-- Data to examine follows --

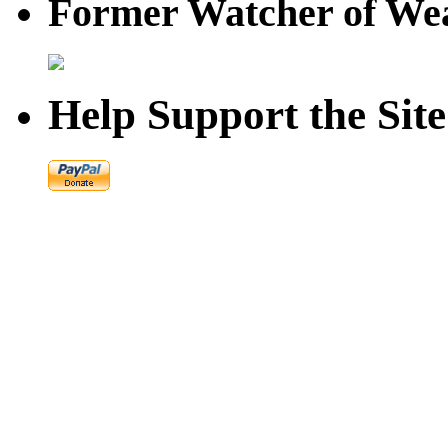
Former Watcher of Wea
Help Support the Site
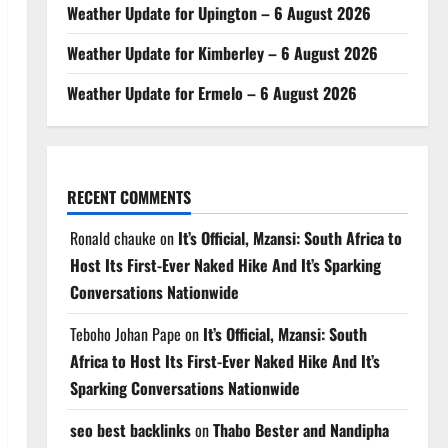
Weather Update for Upington – 6 August 2026
Weather Update for Kimberley – 6 August 2026
Weather Update for Ermelo – 6 August 2026
RECENT COMMENTS
Ronald chauke
on
It’s Official, Mzansi: South Africa to
Host Its First-Ever Naked Hike And It’s Sparking
Conversations Nationwide
Teboho Johan Pape
on
It’s Official, Mzansi: South
Africa to Host Its First-Ever Naked Hike And It’s
Sparking Conversations Nationwide
seo best backlinks
on
Thabo Bester and Nandipha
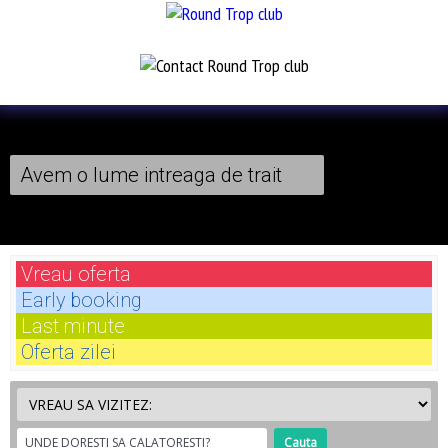
Avem o lume intreaga de trait
Vreau
oferta
Early
booking
Last
minute
Oferta
zilei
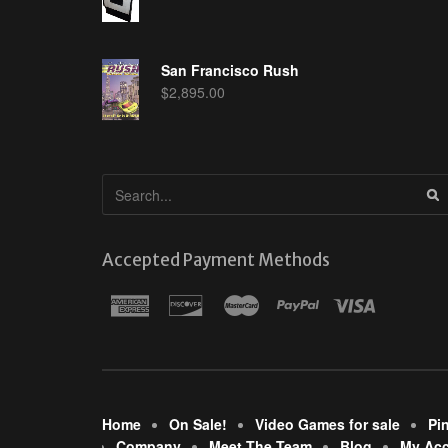
San Francisco Rush
$
2,895.00
Accepted Payment Methods
Home
On Sale!
Video Games for sale
Pi
Company
Meet The Team
Blog
My Ac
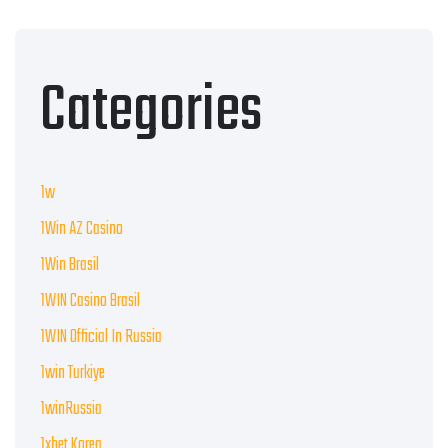
Categories
1w
1Win AZ Casino
1Win Brasil
1WIN Casino Brasil
1WIN Official In Russia
1win Turkiye
1winRussia
1xbet Korea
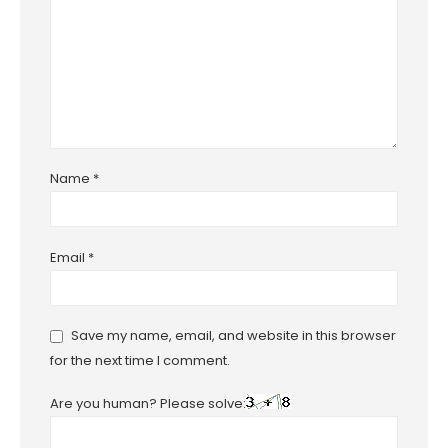
Name
*
Email
*
Save my name, email, and website in this browser
for the next time I comment.
Are you human? Please solve:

-- Data to examine concluded --

What the task requires :: An exact copy of all the entries is required, and it must contain no pictures.

Written reply ::
Former Watcher of Wea
Help Support the Site
Weather Update for Upington – 6 August 2026
Weather Update for Kimberley – 6 August 2026
Weather Update for Ermelo – 6 August 2026
RECENT COMMENTS
Ronald chauke
on
It’s Official, Mzansi: South Africa to
Host Its First-Ever Naked Hike And It’s Sparking
Conversations Nationwide
Teboho Johan Pape
on
It’s Official, Mzansi: South
Africa to Host Its First-Ever Naked Hike And It’s
Sparking Conversations Nationwide
seo best backlinks
on
Thabo Bester and Nandipha
Avem o lume intreaga de trait
Vreau
oferta
Early
booking
Last
minute
Oferta
zilei
San Francisco Rush
$
2,895.00
Accepted Payment Methods
Home
On Sale!
Video Games for sale
Pi
Company
Meet The Team
Blog
My Ac
Categories
1w
1Win AZ Casino
1Win Brasil
1WIN Casino Brasil
1WIN Official In Russia
1win Turkiye
1winRussia
1xbet Korea
Name
*
Email
*
Save my name, email, and website in this browser
for the next time I comment.
Are you human? Please solve:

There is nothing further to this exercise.